[Begin]
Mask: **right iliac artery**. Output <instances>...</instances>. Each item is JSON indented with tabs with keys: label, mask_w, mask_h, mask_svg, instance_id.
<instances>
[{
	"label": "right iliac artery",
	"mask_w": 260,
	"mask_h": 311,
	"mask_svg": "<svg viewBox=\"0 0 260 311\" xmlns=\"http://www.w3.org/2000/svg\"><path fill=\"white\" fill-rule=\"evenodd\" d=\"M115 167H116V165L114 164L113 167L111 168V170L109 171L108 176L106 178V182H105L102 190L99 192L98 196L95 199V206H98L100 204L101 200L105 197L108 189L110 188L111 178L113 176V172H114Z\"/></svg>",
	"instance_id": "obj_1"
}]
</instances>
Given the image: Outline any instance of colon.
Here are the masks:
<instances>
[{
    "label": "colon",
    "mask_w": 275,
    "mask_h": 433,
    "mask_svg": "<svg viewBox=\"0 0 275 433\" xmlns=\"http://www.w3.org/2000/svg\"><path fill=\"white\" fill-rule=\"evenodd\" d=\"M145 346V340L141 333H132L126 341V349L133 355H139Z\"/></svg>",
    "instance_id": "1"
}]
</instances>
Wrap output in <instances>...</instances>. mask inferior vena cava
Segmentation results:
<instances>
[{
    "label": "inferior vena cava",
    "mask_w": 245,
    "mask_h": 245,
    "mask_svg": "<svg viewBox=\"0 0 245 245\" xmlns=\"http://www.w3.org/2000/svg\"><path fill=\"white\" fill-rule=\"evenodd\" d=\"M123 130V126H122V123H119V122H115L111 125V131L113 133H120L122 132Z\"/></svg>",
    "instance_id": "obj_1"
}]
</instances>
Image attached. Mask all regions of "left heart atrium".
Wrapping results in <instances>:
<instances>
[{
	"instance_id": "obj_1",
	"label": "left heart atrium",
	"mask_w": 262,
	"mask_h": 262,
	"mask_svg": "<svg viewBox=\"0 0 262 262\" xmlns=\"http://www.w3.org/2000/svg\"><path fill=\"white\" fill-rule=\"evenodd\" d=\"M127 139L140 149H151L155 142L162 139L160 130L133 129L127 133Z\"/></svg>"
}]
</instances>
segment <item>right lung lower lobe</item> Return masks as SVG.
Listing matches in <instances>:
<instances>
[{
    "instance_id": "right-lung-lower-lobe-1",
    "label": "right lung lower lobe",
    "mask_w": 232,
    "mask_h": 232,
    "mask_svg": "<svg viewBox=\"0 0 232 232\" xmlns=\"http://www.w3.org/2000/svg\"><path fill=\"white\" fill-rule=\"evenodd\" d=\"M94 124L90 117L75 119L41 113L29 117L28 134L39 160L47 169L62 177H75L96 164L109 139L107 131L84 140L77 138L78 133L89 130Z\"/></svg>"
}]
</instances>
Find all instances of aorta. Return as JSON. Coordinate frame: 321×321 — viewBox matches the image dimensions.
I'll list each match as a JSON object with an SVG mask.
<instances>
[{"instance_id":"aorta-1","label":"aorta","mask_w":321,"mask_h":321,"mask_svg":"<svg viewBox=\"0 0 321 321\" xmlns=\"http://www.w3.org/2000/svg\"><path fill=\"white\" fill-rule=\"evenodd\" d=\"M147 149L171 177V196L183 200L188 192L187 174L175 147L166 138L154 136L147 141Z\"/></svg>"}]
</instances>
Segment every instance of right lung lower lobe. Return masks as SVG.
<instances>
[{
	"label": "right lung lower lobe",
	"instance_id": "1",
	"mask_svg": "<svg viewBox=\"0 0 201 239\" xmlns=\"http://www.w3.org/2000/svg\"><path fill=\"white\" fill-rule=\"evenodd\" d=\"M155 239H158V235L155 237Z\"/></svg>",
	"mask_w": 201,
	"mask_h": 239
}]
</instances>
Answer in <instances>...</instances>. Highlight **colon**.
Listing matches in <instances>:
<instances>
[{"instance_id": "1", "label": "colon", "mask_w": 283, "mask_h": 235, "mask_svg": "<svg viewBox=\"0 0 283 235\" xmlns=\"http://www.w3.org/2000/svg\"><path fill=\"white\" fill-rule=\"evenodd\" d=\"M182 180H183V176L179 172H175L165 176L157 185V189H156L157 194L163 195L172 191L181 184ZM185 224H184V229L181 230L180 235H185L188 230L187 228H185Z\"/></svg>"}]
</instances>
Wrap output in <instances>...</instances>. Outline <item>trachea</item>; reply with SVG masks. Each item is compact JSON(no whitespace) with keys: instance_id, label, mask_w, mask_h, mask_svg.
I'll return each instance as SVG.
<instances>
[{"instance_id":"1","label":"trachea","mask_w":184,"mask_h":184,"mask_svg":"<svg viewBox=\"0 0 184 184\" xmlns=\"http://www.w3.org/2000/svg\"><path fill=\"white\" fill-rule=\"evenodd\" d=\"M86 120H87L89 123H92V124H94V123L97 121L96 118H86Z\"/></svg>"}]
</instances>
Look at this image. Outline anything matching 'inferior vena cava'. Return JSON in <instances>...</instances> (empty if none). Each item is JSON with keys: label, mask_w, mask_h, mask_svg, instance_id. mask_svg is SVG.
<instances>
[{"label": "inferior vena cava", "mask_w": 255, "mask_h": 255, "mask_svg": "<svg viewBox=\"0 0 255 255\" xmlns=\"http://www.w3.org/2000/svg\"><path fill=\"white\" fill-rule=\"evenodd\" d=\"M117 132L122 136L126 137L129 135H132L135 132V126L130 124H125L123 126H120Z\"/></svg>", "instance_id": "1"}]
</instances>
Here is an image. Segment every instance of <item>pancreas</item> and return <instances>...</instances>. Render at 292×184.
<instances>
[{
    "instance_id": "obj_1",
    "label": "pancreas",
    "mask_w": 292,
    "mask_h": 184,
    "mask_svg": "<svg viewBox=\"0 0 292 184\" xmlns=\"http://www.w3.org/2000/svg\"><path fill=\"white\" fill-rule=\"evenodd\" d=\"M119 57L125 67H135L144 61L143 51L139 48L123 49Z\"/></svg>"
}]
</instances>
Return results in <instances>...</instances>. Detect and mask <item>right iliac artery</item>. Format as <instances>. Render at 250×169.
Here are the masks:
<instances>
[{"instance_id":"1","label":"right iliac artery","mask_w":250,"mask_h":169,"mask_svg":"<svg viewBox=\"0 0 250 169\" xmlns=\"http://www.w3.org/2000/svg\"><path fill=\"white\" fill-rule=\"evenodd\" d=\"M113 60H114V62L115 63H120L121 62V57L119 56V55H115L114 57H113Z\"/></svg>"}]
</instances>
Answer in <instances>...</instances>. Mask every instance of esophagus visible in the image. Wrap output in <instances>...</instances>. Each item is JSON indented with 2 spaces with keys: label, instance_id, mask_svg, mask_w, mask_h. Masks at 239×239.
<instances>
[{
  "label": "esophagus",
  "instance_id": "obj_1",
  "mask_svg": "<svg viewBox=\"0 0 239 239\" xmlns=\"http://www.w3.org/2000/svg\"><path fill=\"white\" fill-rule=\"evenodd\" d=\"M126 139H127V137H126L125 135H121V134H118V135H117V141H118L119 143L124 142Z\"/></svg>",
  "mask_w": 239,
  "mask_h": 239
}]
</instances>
[End]
Reproduce all of the lines above word for word, leaving every character unchanged.

REPLY TO THE TASK →
Mask: **right iliac artery**. Output <instances>...</instances>. Each item is JSON indented with tabs with keys: label, mask_w, mask_h, mask_svg, instance_id.
<instances>
[{
	"label": "right iliac artery",
	"mask_w": 260,
	"mask_h": 311,
	"mask_svg": "<svg viewBox=\"0 0 260 311\" xmlns=\"http://www.w3.org/2000/svg\"><path fill=\"white\" fill-rule=\"evenodd\" d=\"M115 167H116V165L114 164L113 167L111 168V170L109 171L108 176L106 178V182H105L102 190L99 192L98 196L95 199V206H98L100 204L101 200L105 197L108 189L110 188L111 178L113 176V172H114Z\"/></svg>",
	"instance_id": "obj_1"
}]
</instances>
Given the image: Outline any instance of colon.
Here are the masks:
<instances>
[{
    "label": "colon",
    "mask_w": 275,
    "mask_h": 433,
    "mask_svg": "<svg viewBox=\"0 0 275 433\" xmlns=\"http://www.w3.org/2000/svg\"><path fill=\"white\" fill-rule=\"evenodd\" d=\"M145 346V340L141 333H132L126 341V349L133 355H139Z\"/></svg>",
    "instance_id": "1"
}]
</instances>
Wrap output in <instances>...</instances>. mask inferior vena cava
Segmentation results:
<instances>
[{
    "label": "inferior vena cava",
    "mask_w": 245,
    "mask_h": 245,
    "mask_svg": "<svg viewBox=\"0 0 245 245\" xmlns=\"http://www.w3.org/2000/svg\"><path fill=\"white\" fill-rule=\"evenodd\" d=\"M123 130V126H122V123H119V122H115L111 125V131L113 133H120L122 132Z\"/></svg>",
    "instance_id": "obj_1"
}]
</instances>
Image attached. Mask all regions of "left heart atrium".
Wrapping results in <instances>:
<instances>
[{
	"instance_id": "obj_1",
	"label": "left heart atrium",
	"mask_w": 262,
	"mask_h": 262,
	"mask_svg": "<svg viewBox=\"0 0 262 262\" xmlns=\"http://www.w3.org/2000/svg\"><path fill=\"white\" fill-rule=\"evenodd\" d=\"M127 139L140 149H151L155 142L162 139L160 130L133 129L127 133Z\"/></svg>"
}]
</instances>
segment <item>right lung lower lobe</item> Return masks as SVG.
Listing matches in <instances>:
<instances>
[{
    "instance_id": "right-lung-lower-lobe-1",
    "label": "right lung lower lobe",
    "mask_w": 232,
    "mask_h": 232,
    "mask_svg": "<svg viewBox=\"0 0 232 232\" xmlns=\"http://www.w3.org/2000/svg\"><path fill=\"white\" fill-rule=\"evenodd\" d=\"M94 124L90 117L75 119L41 113L29 117L28 134L39 160L47 169L62 177H75L96 164L109 139L107 131L84 140L77 138L78 133L89 130Z\"/></svg>"
}]
</instances>
Find all instances of aorta. Return as JSON. Coordinate frame: 321×321 — viewBox matches the image dimensions.
I'll list each match as a JSON object with an SVG mask.
<instances>
[{"instance_id":"aorta-1","label":"aorta","mask_w":321,"mask_h":321,"mask_svg":"<svg viewBox=\"0 0 321 321\" xmlns=\"http://www.w3.org/2000/svg\"><path fill=\"white\" fill-rule=\"evenodd\" d=\"M147 149L171 177V196L183 200L188 192L187 174L175 147L166 138L154 136L147 141Z\"/></svg>"}]
</instances>
Segment every instance of right lung lower lobe. Return masks as SVG.
<instances>
[{
	"label": "right lung lower lobe",
	"instance_id": "1",
	"mask_svg": "<svg viewBox=\"0 0 201 239\" xmlns=\"http://www.w3.org/2000/svg\"><path fill=\"white\" fill-rule=\"evenodd\" d=\"M155 239H158V235L155 237Z\"/></svg>",
	"mask_w": 201,
	"mask_h": 239
}]
</instances>
Answer in <instances>...</instances>. Highlight **colon**.
Listing matches in <instances>:
<instances>
[{"instance_id": "1", "label": "colon", "mask_w": 283, "mask_h": 235, "mask_svg": "<svg viewBox=\"0 0 283 235\" xmlns=\"http://www.w3.org/2000/svg\"><path fill=\"white\" fill-rule=\"evenodd\" d=\"M182 180H183V176L179 172H175L165 176L157 185V189H156L157 194L163 195L172 191L181 184ZM185 224H184V229L181 230L180 235H185L188 230L187 228H185Z\"/></svg>"}]
</instances>
Wrap output in <instances>...</instances>. Outline <item>trachea</item>; reply with SVG masks. Each item is compact JSON(no whitespace) with keys: instance_id, label, mask_w, mask_h, mask_svg.
I'll return each instance as SVG.
<instances>
[{"instance_id":"1","label":"trachea","mask_w":184,"mask_h":184,"mask_svg":"<svg viewBox=\"0 0 184 184\" xmlns=\"http://www.w3.org/2000/svg\"><path fill=\"white\" fill-rule=\"evenodd\" d=\"M86 120H87L89 123H92V124H94V123L97 121L96 118H86Z\"/></svg>"}]
</instances>
Look at this image. Outline anything matching 'inferior vena cava'. Return JSON in <instances>...</instances> (empty if none). Each item is JSON with keys: label, mask_w, mask_h, mask_svg, instance_id. mask_svg is SVG.
<instances>
[{"label": "inferior vena cava", "mask_w": 255, "mask_h": 255, "mask_svg": "<svg viewBox=\"0 0 255 255\" xmlns=\"http://www.w3.org/2000/svg\"><path fill=\"white\" fill-rule=\"evenodd\" d=\"M117 132L122 136L126 137L129 135H132L135 132V126L130 124H125L123 126H120Z\"/></svg>", "instance_id": "1"}]
</instances>
Here is an image. Segment every instance of <item>pancreas</item> and return <instances>...</instances>. Render at 292×184.
<instances>
[{
    "instance_id": "obj_1",
    "label": "pancreas",
    "mask_w": 292,
    "mask_h": 184,
    "mask_svg": "<svg viewBox=\"0 0 292 184\" xmlns=\"http://www.w3.org/2000/svg\"><path fill=\"white\" fill-rule=\"evenodd\" d=\"M119 57L125 67H135L144 61L143 51L139 48L123 49Z\"/></svg>"
}]
</instances>
Return results in <instances>...</instances>. Detect and mask <item>right iliac artery</item>. Format as <instances>. Render at 250×169.
Here are the masks:
<instances>
[{"instance_id":"1","label":"right iliac artery","mask_w":250,"mask_h":169,"mask_svg":"<svg viewBox=\"0 0 250 169\" xmlns=\"http://www.w3.org/2000/svg\"><path fill=\"white\" fill-rule=\"evenodd\" d=\"M113 60H114V62L115 63H120L121 62V57L119 56V55H115L114 57H113Z\"/></svg>"}]
</instances>
Answer in <instances>...</instances>. Mask every instance of esophagus visible in the image. Wrap output in <instances>...</instances>. Each item is JSON indented with 2 spaces with keys: label, instance_id, mask_svg, mask_w, mask_h. Masks at 239×239.
<instances>
[{
  "label": "esophagus",
  "instance_id": "obj_1",
  "mask_svg": "<svg viewBox=\"0 0 239 239\" xmlns=\"http://www.w3.org/2000/svg\"><path fill=\"white\" fill-rule=\"evenodd\" d=\"M126 139H127V137H126L125 135H121V134H118V135H117V141H118L119 143L124 142Z\"/></svg>",
  "mask_w": 239,
  "mask_h": 239
}]
</instances>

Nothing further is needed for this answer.